The Piano Sonata No. 2 in G minor, Op. 22 was composed by Robert Schumann from 1830 to 1834. (Note: Date according to Jensen; Daverio reports that it was begun in "mid-1833".) The piano sonata is dedicated to Schumann's friend the pianist Henriette Voigt and was published in September 1839.

== Background ==
It was one of his three full-length attempts at the sonata genre, the other completed ones being the Piano Sonata No. 1 and Piano Sonata No. 3. Because it was published only in 1839, three years after the F minor sonata, it was given a later opus number (op. 22) but an earlier sequence number (No. 2) was kept. This has caused some confusion, and recordings of the G minor Sonata have sometimes been published as "Sonata No. 3". There was also an earlier sonata in F minor, which Schumann abandoned; this is sometimes referred to as "Sonata No. 4".

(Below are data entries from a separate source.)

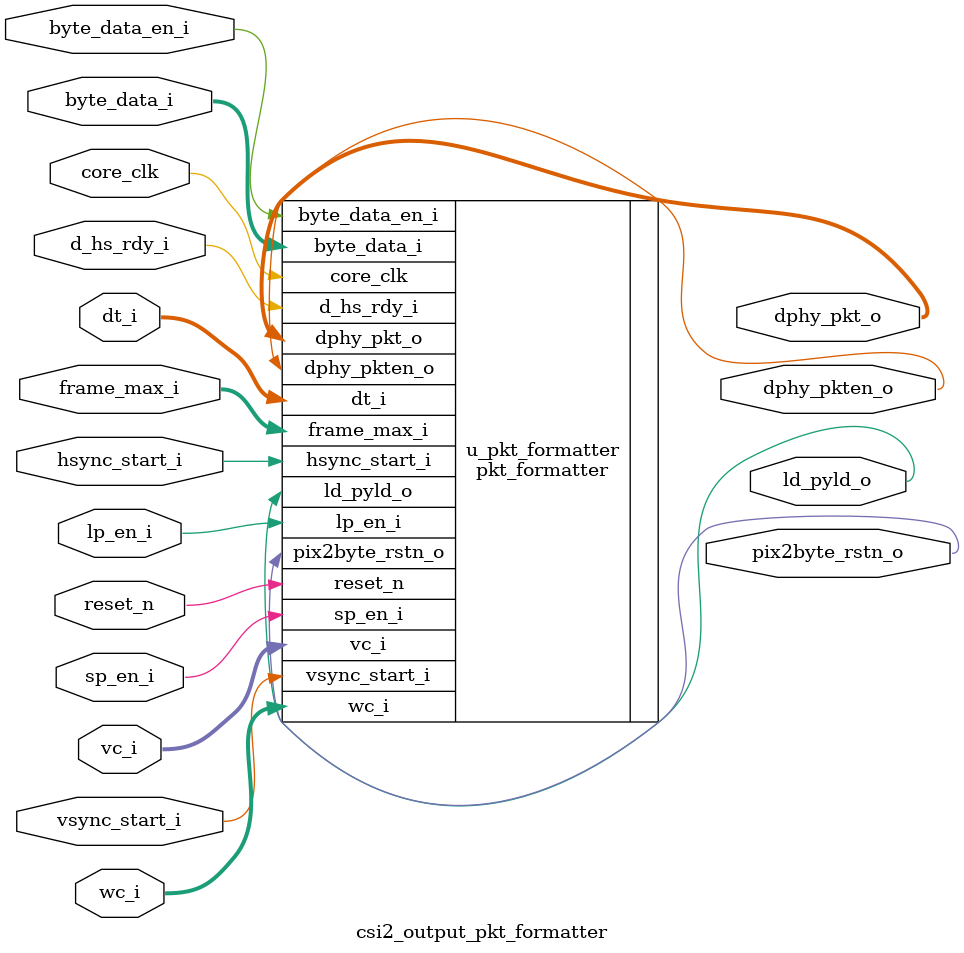
<source format=v>

module csi2_output_pkt_formatter (
input  wire                       reset_n,
input  wire                       core_clk,
input  wire                 [1:0] vc_i,
input  wire                 [5:0] dt_i,
input  wire                [15:0] wc_i,
input  wire                       vsync_start_i,
input  wire                       hsync_start_i,
input  wire                       sp_en_i,
input  wire                       lp_en_i,
input  wire                 [7:0] frame_max_i,
input  wire [4*16-1:0] byte_data_i,
input  wire                       byte_data_en_i,
output wire [4*16-1:0] dphy_pkt_o,
output wire                       dphy_pkten_o,
input  wire                       d_hs_rdy_i,
output wire                       ld_pyld_o,
output wire                       pix2byte_rstn_o
);

pkt_formatter # (
  .FRAME_CNT_ENABLE ("ON"),
  .LINE_CNT_ENABLE  ("ON"),
  .EOTP_ENABLE      ("OFF"),
  .PKTHDR_FIFO_IMPL ("EBR"),
  .PKTHDR_FIFO_DEPTH(64),
  .LANE_WIDTH       (2),
  .DATA_WIDTH       (16),
  .INTF_TYPE        ("CSI2"),
  .TX_GEAR          (8),
  .CRC16            (1)
)
u_pkt_formatter (
  .reset_n          (reset_n),
  .core_clk         (core_clk),
  .vc_i             (vc_i),
  .dt_i             (dt_i),
  .wc_i             (wc_i),
  .vsync_start_i    (vsync_start_i),
  .hsync_start_i    (hsync_start_i),
  .sp_en_i          (sp_en_i),
  .lp_en_i          (lp_en_i),
  .frame_max_i      (frame_max_i),
  .byte_data_i      (byte_data_i),
  .byte_data_en_i   (byte_data_en_i),
  .dphy_pkt_o       (dphy_pkt_o),
  .dphy_pkten_o     (dphy_pkten_o),
  .d_hs_rdy_i       (d_hs_rdy_i),
  .ld_pyld_o        (ld_pyld_o),
  .pix2byte_rstn_o  (pix2byte_rstn_o)
);
endmodule



</source>
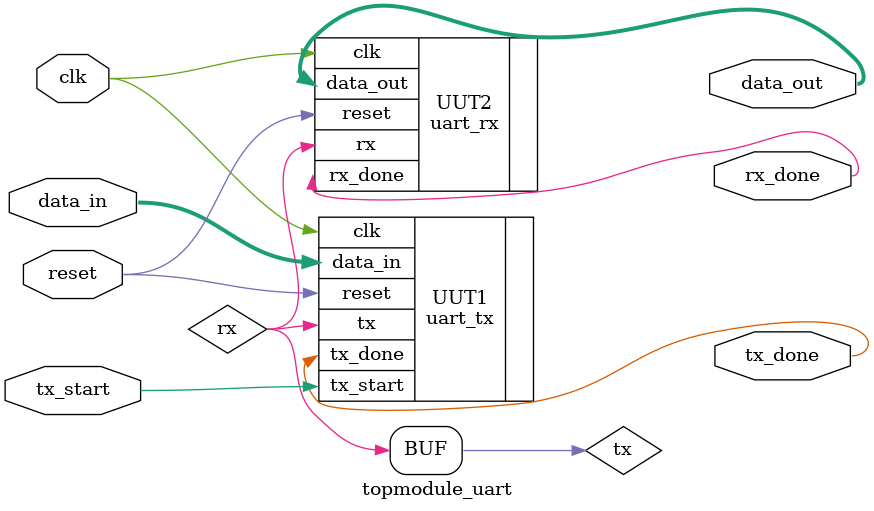
<source format=v>
module topmodule_uart (
    input wire clk,
    input wire reset,
    input wire [7:0] data_in,
    input wire tx_start,
    //output wire tx_rx,
    output wire tx_done,
	output wire [7:0] data_out,
	output wire rx_done
);
wire tx;
wire rx;

 uart_tx UUT1 (
        .clk(clk), 
        .reset(reset), 
        .data_in(data_in), 
        .tx_start(tx_start), 
        .tx(tx), 
        .tx_done(tx_done)
        );
assign rx = tx;		
 uart_rx UUT2 (
        .clk(clk), 
        .reset(reset), 
        .rx(rx), 
        .data_out(data_out), 
        .rx_done(rx_done)
        );


endmodule
</source>
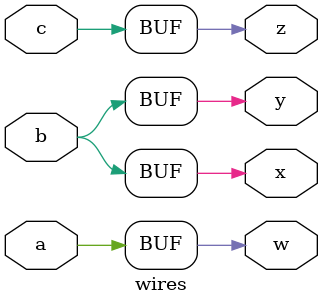
<source format=v>
module wires(input a, b, c, output w, x, y, z);
    assign w = a;
    assign x = b;
    assign y = b;
    assign z = c;
endmodule

</source>
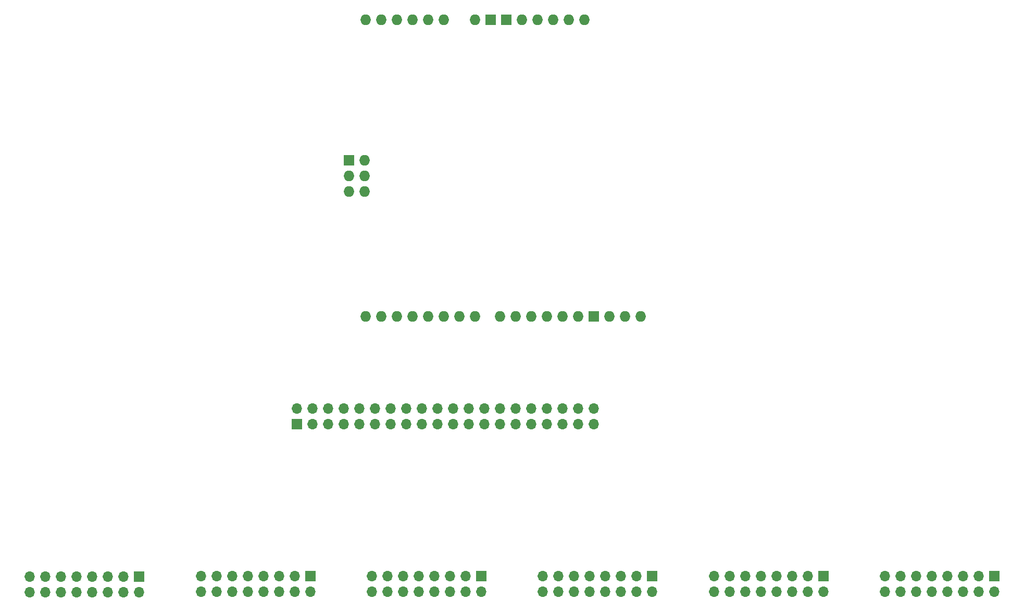
<source format=gbs>
G04 #@! TF.GenerationSoftware,KiCad,Pcbnew,(6.0.6)*
G04 #@! TF.CreationDate,2023-08-29T14:41:19+02:00*
G04 #@! TF.ProjectId,pynq-rpi-ph-adapter,70796e71-2d72-4706-992d-70682d616461,rev?*
G04 #@! TF.SameCoordinates,Original*
G04 #@! TF.FileFunction,Soldermask,Bot*
G04 #@! TF.FilePolarity,Negative*
%FSLAX46Y46*%
G04 Gerber Fmt 4.6, Leading zero omitted, Abs format (unit mm)*
G04 Created by KiCad (PCBNEW (6.0.6)) date 2023-08-29 14:41:19*
%MOMM*%
%LPD*%
G01*
G04 APERTURE LIST*
%ADD10R,1.700000X1.700000*%
%ADD11O,1.700000X1.700000*%
%ADD12O,1.727200X1.727200*%
%ADD13R,1.727200X1.727200*%
G04 APERTURE END LIST*
D10*
X92715000Y-112210000D03*
D11*
X92715000Y-114750000D03*
X90175000Y-112210000D03*
X90175000Y-114750000D03*
X87635000Y-112210000D03*
X87635000Y-114750000D03*
X85095000Y-112210000D03*
X85095000Y-114750000D03*
X82555000Y-112210000D03*
X82555000Y-114750000D03*
X80015000Y-112210000D03*
X80015000Y-114750000D03*
X77475000Y-112210000D03*
X77475000Y-114750000D03*
X74935000Y-112210000D03*
X74935000Y-114750000D03*
D10*
X64915000Y-112210000D03*
D11*
X64915000Y-114750000D03*
X62375000Y-112210000D03*
X62375000Y-114750000D03*
X59835000Y-112210000D03*
X59835000Y-114750000D03*
X57295000Y-112210000D03*
X57295000Y-114750000D03*
X54755000Y-112210000D03*
X54755000Y-114750000D03*
X52215000Y-112210000D03*
X52215000Y-114750000D03*
X49675000Y-112210000D03*
X49675000Y-114750000D03*
X47135000Y-112210000D03*
X47135000Y-114750000D03*
D12*
X109448600Y-21691600D03*
X101828600Y-21691600D03*
X99288600Y-21691600D03*
X71221600Y-49631600D03*
X86588600Y-21691600D03*
X84048600Y-21691600D03*
X81508600Y-21691600D03*
X78968600Y-21691600D03*
X76428600Y-21691600D03*
X73888600Y-21691600D03*
X113512600Y-69951600D03*
X73888600Y-69951600D03*
X76428600Y-69951600D03*
X78968600Y-69951600D03*
X81508600Y-69951600D03*
X84048600Y-69951600D03*
X86588600Y-69951600D03*
X89128600Y-69951600D03*
X91668600Y-69951600D03*
X95732600Y-69951600D03*
X98272600Y-69951600D03*
X100812600Y-69951600D03*
X103352600Y-69951600D03*
X105892600Y-69951600D03*
X108432600Y-69951600D03*
D13*
X110972600Y-69951600D03*
X96748600Y-21691600D03*
X94208600Y-21691600D03*
X71221600Y-44551600D03*
D12*
X106908600Y-21691600D03*
X73761600Y-49631600D03*
X71221600Y-47091600D03*
X104368600Y-21691600D03*
X73761600Y-44551600D03*
X73761600Y-47091600D03*
X118592600Y-69951600D03*
X116052600Y-69951600D03*
X91668600Y-21691600D03*
D10*
X37085000Y-112260000D03*
D11*
X37085000Y-114800000D03*
X34545000Y-112260000D03*
X34545000Y-114800000D03*
X32005000Y-112260000D03*
X32005000Y-114800000D03*
X29465000Y-112260000D03*
X29465000Y-114800000D03*
X26925000Y-112260000D03*
X26925000Y-114800000D03*
X24385000Y-112260000D03*
X24385000Y-114800000D03*
X21845000Y-112260000D03*
X21845000Y-114800000D03*
X19305000Y-112260000D03*
X19305000Y-114800000D03*
D10*
X176115000Y-112210000D03*
D11*
X176115000Y-114750000D03*
X173575000Y-112210000D03*
X173575000Y-114750000D03*
X171035000Y-112210000D03*
X171035000Y-114750000D03*
X168495000Y-112210000D03*
X168495000Y-114750000D03*
X165955000Y-112210000D03*
X165955000Y-114750000D03*
X163415000Y-112210000D03*
X163415000Y-114750000D03*
X160875000Y-112210000D03*
X160875000Y-114750000D03*
X158335000Y-112210000D03*
X158335000Y-114750000D03*
D10*
X148315000Y-112210000D03*
D11*
X148315000Y-114750000D03*
X145775000Y-112210000D03*
X145775000Y-114750000D03*
X143235000Y-112210000D03*
X143235000Y-114750000D03*
X140695000Y-112210000D03*
X140695000Y-114750000D03*
X138155000Y-112210000D03*
X138155000Y-114750000D03*
X135615000Y-112210000D03*
X135615000Y-114750000D03*
X133075000Y-112210000D03*
X133075000Y-114750000D03*
X130535000Y-112210000D03*
X130535000Y-114750000D03*
D10*
X120515000Y-112210000D03*
D11*
X120515000Y-114750000D03*
X117975000Y-112210000D03*
X117975000Y-114750000D03*
X115435000Y-112210000D03*
X115435000Y-114750000D03*
X112895000Y-112210000D03*
X112895000Y-114750000D03*
X110355000Y-112210000D03*
X110355000Y-114750000D03*
X107815000Y-112210000D03*
X107815000Y-114750000D03*
X105275000Y-112210000D03*
X105275000Y-114750000D03*
X102735000Y-112210000D03*
X102735000Y-114750000D03*
D10*
X62710000Y-87490000D03*
D11*
X62710000Y-84950000D03*
X65250000Y-87490000D03*
X65250000Y-84950000D03*
X67790000Y-87490000D03*
X67790000Y-84950000D03*
X70330000Y-87490000D03*
X70330000Y-84950000D03*
X72870000Y-87490000D03*
X72870000Y-84950000D03*
X75410000Y-87490000D03*
X75410000Y-84950000D03*
X77950000Y-87490000D03*
X77950000Y-84950000D03*
X80490000Y-87490000D03*
X80490000Y-84950000D03*
X83030000Y-87490000D03*
X83030000Y-84950000D03*
X85570000Y-87490000D03*
X85570000Y-84950000D03*
X88110000Y-87490000D03*
X88110000Y-84950000D03*
X90650000Y-87490000D03*
X90650000Y-84950000D03*
X93190000Y-87490000D03*
X93190000Y-84950000D03*
X95730000Y-87490000D03*
X95730000Y-84950000D03*
X98270000Y-87490000D03*
X98270000Y-84950000D03*
X100810000Y-87490000D03*
X100810000Y-84950000D03*
X103350000Y-87490000D03*
X103350000Y-84950000D03*
X105890000Y-87490000D03*
X105890000Y-84950000D03*
X108430000Y-87490000D03*
X108430000Y-84950000D03*
X110970000Y-87490000D03*
X110970000Y-84950000D03*
M02*

</source>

Among his sonatas, this one is very frequently performed and recorded. Because of its great variety and highly virtuosic demands, it is enjoyed both by audiences and performers alike. Clara Schumann claimed to be "endlessly looking forward to the second sonata", but nevertheless Robert revised it several times. At Clara Schumann's request, the original finale, marked Presto passionato was replaced with a less difficult movement in 1838. Clara considered it “not too incomprehensible,” though she admitted that she would “play it if necessary, but the masses, the public, and even the connoisseurs for whom one is really writing, don’t understand it.”

== Movements ==
The four movements are:

Jensen describes the first movement as having "a concern with motivic structure". The second movement of the sonata is based on Schumann's early song "Im Herbste".